Exercise. Only one stretch of the data below is needed. Output the lines from the one with "fx_px: 3607" up to and including the one with "focal_mm: 200", exactly as they stand.

Segment Start: Provided records

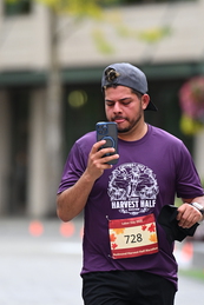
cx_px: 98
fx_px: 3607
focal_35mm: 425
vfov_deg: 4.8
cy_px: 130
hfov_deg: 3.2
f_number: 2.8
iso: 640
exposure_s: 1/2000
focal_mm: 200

Segment End: Provided records
Segment Start: Provided records

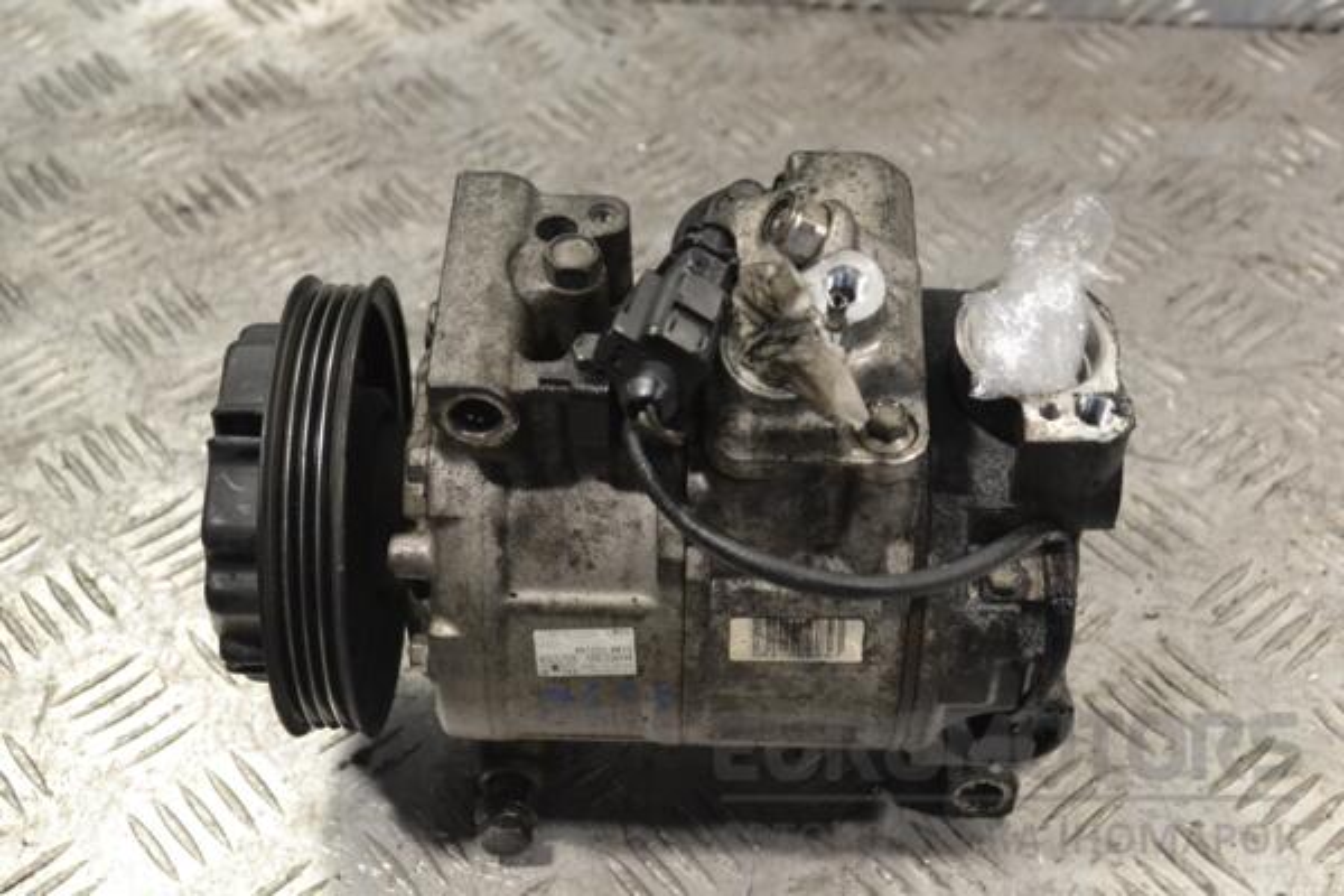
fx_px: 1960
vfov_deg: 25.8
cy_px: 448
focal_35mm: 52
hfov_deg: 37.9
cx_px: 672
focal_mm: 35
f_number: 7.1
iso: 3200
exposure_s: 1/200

Segment End: Provided records

Solution for this exercise.
fx_px: 3607
focal_35mm: 425
vfov_deg: 4.8
cy_px: 130
hfov_deg: 3.2
f_number: 2.8
iso: 640
exposure_s: 1/2000
focal_mm: 200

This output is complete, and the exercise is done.